For Patton Oswalt, the jones was different, but no less consuming. For four years in the 1990s, the then-struggling comedian and actor slinked around Los Angeles, claiming his seat at the New Beverly Cinema and other dens of darkness, losing himself in classics (Casablanca, Vertigo) and shlock (Shotgun Freeway, The Vampire Lovers) and everything in between.

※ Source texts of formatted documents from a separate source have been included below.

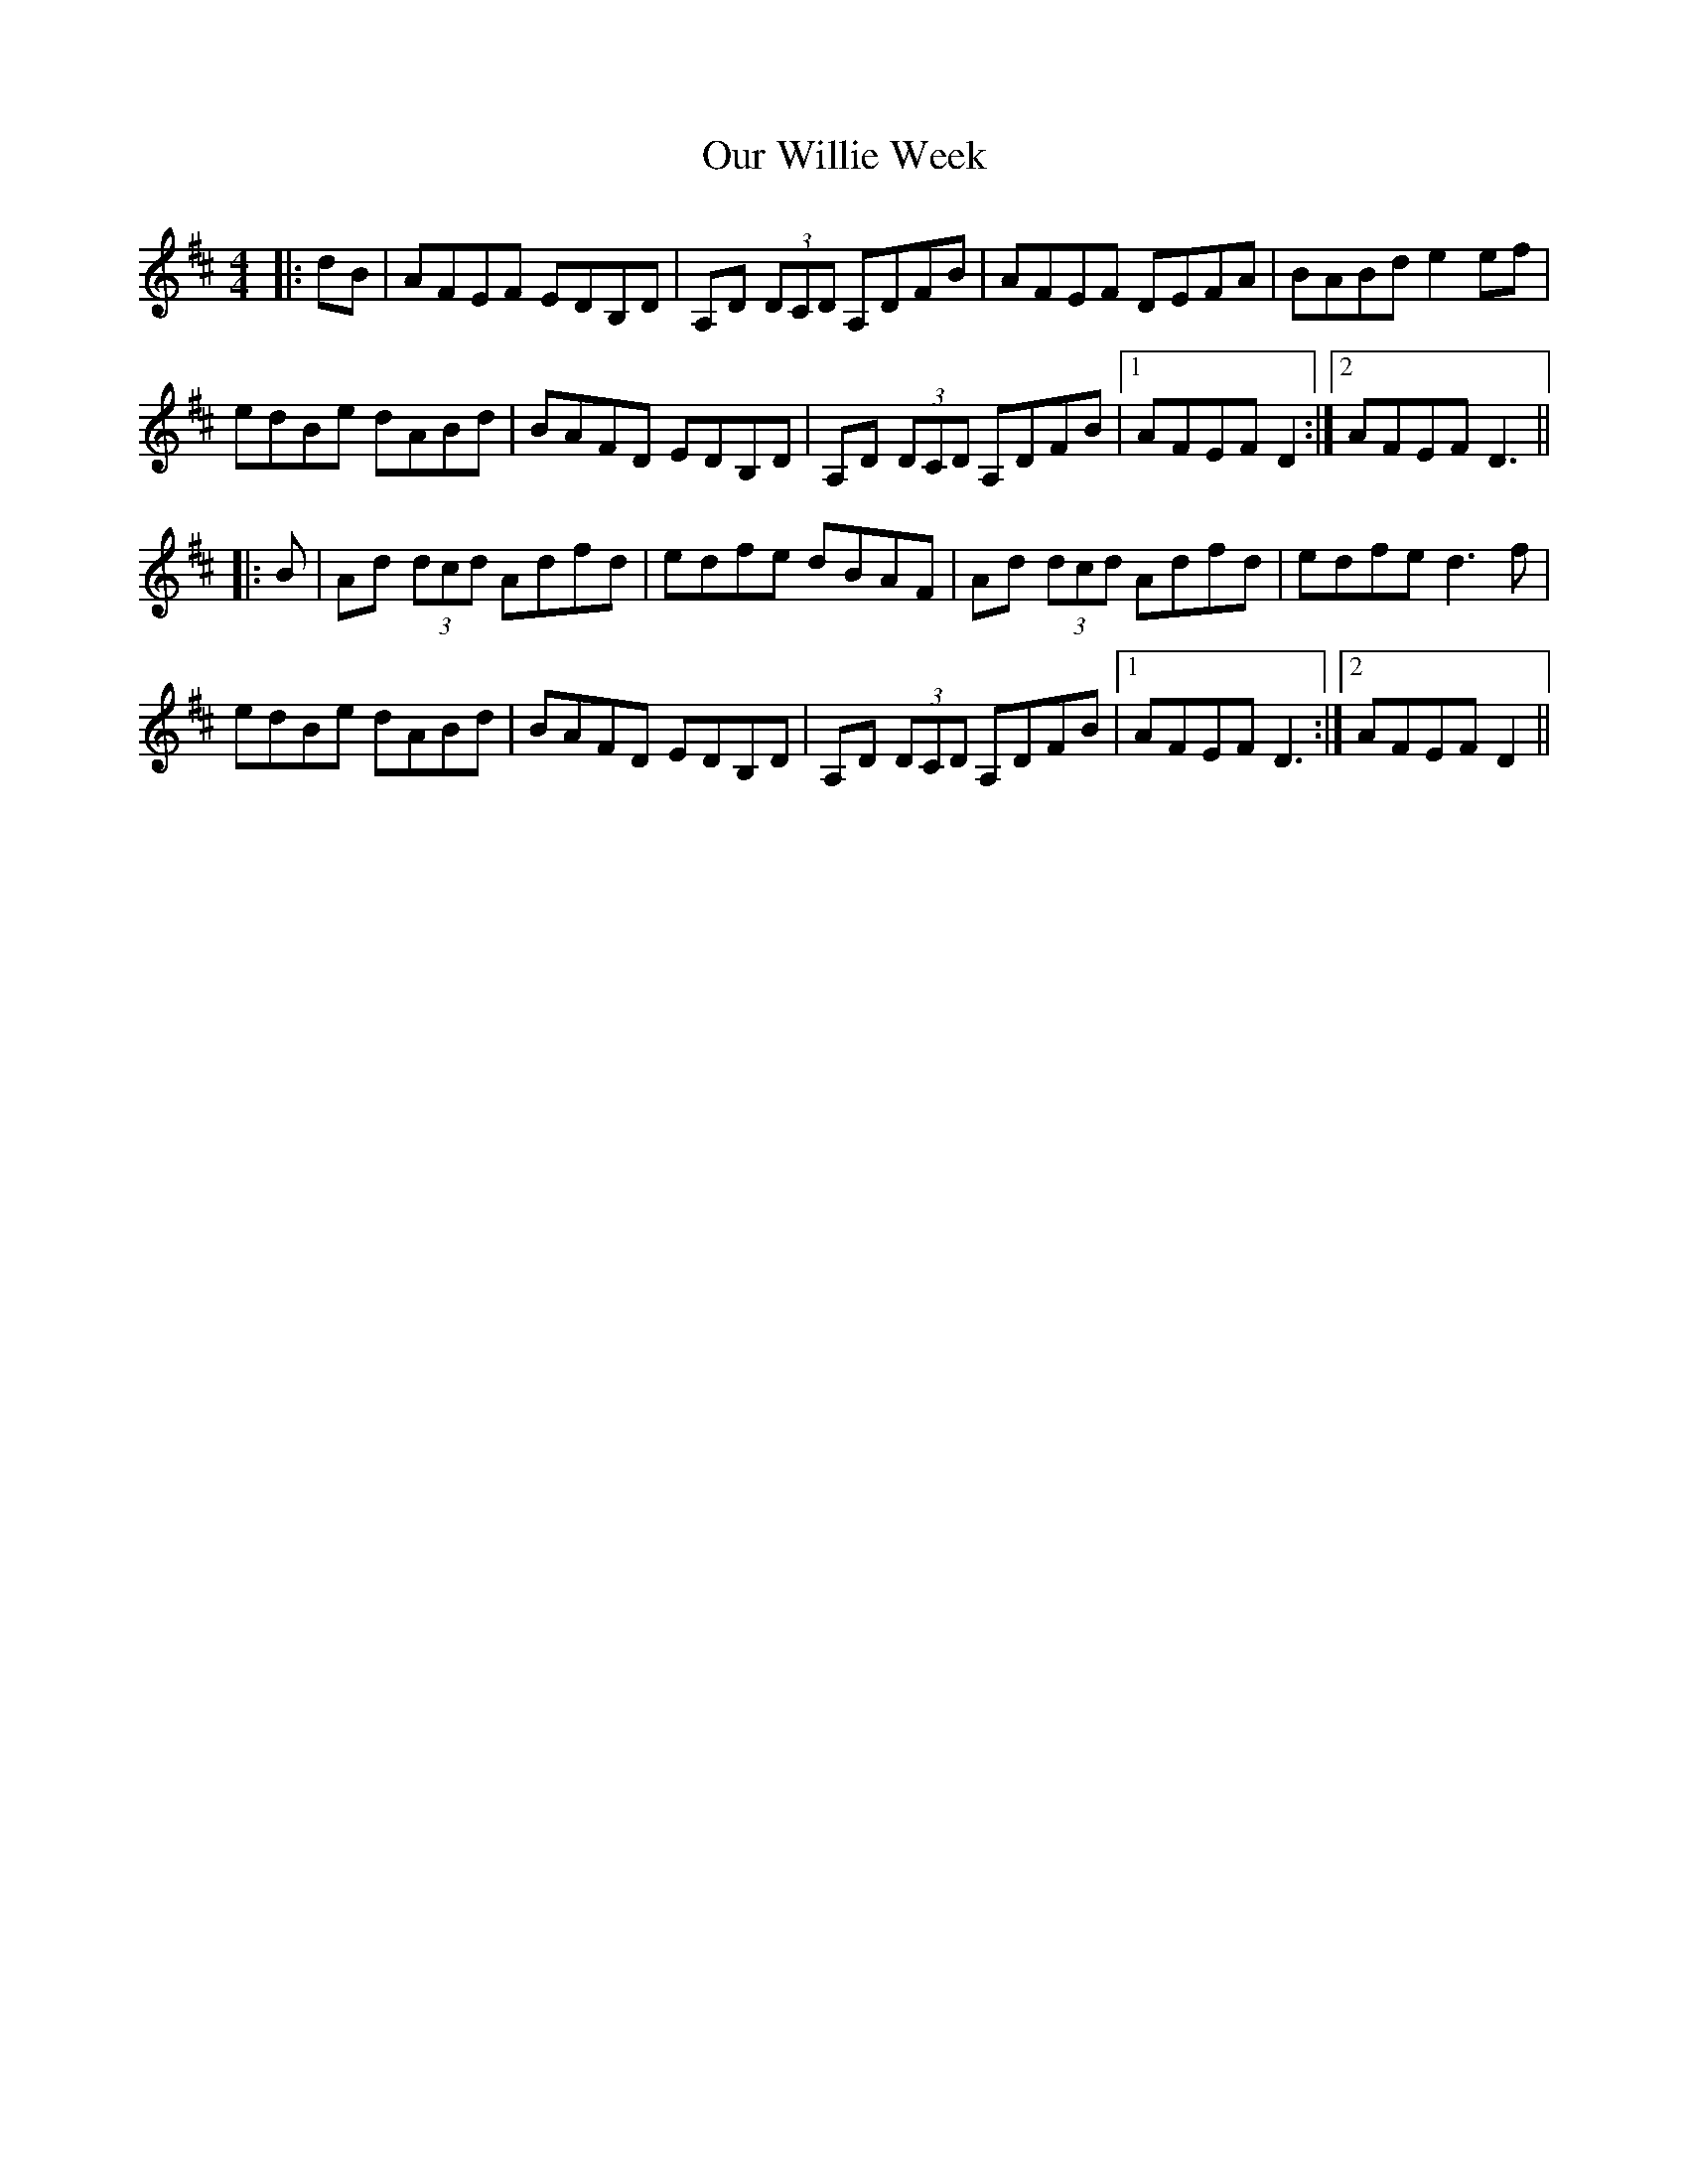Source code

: X: 30842
T: Our Willie Week
R: reel
M: 4/4
K: Dmajor
|:dB|AFEF EDB,D|A,D (3DCD A,DFB|AFEF DEFA|BABd e2ef|
edBe dABd|BAFD EDB,D|A,D (3DCD A,DFB|1 AFEF D2:|2 AFEF D3||
|:B|Ad (3dcd Adfd|edfe dBAF|Ad (3dcd Adfd|edfe d3f|
edBe dABd|BAFD EDB,D|A,D (3DCD A,DFB|1 AFEF D3:|2 AFEF D2||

Nearly 700 movies logged in his datebook, lodged in his mind.

Silver Screen Fiend: Learning About Life From An Addiction to Film is Oswalt's astute, acerbic, and footnote-crazy chronicle of life as a "movie freak mole man." A trigger-happy Twitterer with nearly two million followers, Oswalt is a true cinephiliac, equally appreciative of the artistry of Jean Cocteau's Beauty and the Beast and Doris Wishman's Bad Girls Go to Hell.

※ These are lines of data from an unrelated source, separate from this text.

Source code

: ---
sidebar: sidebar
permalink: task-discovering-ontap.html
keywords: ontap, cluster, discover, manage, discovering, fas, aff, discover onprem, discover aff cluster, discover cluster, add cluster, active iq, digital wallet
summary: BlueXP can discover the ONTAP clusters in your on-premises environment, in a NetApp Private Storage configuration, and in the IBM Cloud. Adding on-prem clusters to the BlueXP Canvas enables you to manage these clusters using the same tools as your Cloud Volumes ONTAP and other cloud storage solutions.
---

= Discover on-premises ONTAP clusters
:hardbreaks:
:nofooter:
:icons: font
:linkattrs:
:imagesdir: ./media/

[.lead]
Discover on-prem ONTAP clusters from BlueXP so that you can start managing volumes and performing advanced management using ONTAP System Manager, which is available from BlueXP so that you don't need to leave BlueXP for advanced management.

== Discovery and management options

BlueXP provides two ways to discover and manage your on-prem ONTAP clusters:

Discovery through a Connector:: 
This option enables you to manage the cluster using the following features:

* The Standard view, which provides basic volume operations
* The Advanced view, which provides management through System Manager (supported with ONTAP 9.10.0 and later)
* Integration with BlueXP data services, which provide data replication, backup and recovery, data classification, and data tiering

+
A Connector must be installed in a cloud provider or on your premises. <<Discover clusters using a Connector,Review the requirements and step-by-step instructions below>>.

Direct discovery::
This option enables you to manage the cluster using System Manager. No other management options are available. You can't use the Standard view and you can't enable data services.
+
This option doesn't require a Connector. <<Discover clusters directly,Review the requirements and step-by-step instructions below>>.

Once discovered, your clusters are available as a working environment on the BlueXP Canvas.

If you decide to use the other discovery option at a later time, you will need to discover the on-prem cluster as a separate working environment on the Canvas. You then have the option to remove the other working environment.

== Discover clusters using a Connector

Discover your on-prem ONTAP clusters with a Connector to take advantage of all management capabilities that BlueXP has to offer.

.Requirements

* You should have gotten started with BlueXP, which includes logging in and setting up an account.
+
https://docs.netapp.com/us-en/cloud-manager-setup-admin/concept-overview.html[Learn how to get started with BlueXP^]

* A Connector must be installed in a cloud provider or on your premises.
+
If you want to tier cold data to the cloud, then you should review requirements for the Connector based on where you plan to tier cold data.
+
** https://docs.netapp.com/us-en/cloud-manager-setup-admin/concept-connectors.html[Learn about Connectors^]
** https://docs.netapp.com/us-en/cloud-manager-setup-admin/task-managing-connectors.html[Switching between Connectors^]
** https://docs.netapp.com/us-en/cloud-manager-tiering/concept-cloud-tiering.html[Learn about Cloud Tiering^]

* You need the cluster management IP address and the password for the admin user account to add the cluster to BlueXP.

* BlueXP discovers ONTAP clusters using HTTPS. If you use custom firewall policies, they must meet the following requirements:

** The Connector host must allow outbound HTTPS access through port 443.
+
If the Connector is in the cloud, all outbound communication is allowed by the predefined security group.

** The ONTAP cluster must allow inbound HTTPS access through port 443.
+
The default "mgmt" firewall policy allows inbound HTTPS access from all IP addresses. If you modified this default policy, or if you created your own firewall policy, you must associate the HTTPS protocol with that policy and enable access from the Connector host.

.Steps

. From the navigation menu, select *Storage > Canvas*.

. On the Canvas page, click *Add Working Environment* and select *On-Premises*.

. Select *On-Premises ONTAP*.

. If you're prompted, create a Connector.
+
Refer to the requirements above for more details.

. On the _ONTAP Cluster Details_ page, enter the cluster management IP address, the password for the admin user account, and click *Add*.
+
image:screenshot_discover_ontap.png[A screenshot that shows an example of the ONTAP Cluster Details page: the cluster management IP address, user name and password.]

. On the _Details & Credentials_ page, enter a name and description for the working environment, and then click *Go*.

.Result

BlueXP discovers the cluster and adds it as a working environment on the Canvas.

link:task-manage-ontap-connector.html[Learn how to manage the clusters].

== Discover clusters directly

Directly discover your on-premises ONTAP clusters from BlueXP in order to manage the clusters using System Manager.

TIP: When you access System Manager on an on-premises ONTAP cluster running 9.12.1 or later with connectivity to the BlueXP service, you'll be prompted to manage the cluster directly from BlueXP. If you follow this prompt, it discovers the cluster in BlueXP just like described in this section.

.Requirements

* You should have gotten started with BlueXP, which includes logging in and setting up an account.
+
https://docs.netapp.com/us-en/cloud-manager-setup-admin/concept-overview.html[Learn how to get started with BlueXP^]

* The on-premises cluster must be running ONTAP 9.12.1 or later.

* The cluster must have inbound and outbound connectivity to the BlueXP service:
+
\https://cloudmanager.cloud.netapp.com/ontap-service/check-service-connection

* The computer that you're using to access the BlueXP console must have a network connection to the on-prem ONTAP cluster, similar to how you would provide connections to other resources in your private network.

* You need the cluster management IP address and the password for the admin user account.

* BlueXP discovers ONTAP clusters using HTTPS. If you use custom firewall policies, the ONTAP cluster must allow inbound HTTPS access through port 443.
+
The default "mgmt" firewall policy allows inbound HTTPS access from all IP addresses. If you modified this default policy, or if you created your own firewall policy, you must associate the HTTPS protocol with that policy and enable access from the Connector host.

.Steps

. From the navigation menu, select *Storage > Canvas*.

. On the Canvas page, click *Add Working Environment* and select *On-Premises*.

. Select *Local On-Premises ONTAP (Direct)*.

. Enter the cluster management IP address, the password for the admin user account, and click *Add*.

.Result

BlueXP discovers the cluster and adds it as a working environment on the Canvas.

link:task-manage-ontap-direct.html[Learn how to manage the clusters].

But something happens when you spend your life immersed in rom-coms and screwball romps, westerns and sci-fi, Hitchcock, Welles, and Jerry Lewis: Your ability to hold a job, maintain relationships, even stock your fridge, is put into jeopardy.

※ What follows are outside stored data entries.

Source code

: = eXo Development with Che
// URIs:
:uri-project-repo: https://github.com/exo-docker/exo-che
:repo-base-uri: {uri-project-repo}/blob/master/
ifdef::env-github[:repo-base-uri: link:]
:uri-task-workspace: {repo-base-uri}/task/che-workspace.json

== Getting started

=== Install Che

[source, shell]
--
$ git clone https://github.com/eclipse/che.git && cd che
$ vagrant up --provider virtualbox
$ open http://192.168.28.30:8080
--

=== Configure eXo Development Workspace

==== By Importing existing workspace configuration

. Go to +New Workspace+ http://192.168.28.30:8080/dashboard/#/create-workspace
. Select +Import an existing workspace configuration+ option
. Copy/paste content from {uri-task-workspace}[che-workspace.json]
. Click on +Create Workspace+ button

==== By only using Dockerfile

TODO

Oswalt, of course, emerged from his half-decade obsession to star on TV's The King of Queens; as the voice of Remy in Pixar's Ratatouille; in indies and studio fare, and with comedy albums, HBO specials, live gigs.

   In conversational, confessional tones, Oswalt takes us not just through his moviegoing days, offering funny, trenchant observations (Gone With the Wind, "where humans more operatic than us found a way to make the South's defeat in the Civil War the sexiest calamity that ever crashed into history"), but through his stand-up struggles, getting knocked down, kicked around, and spending a week in Amsterdam opening for Louis CK, starting each day in the city's cannabis cafés.

And speaking of cafés, Patton details the epiphanies he's experienced, dubbing them "Night Cafés," after Vincent van Gogh's 1888 painting . The Night Café was the first work van Gogh painted not from observation, but memory. It was his buddy Gauguin's idea, and after that, Oswalt writes, van Gogh was transformed. "Masterpieces flew out of him like pigeons from a condemned cathedral."

And right there is another reason Silver Screen Fiend is such a trip: Oswalt's writing - whether he's reflecting on Harold and Maude, or Seinfeld, or van Gogh's madness - is full of smart, illuminating surprise.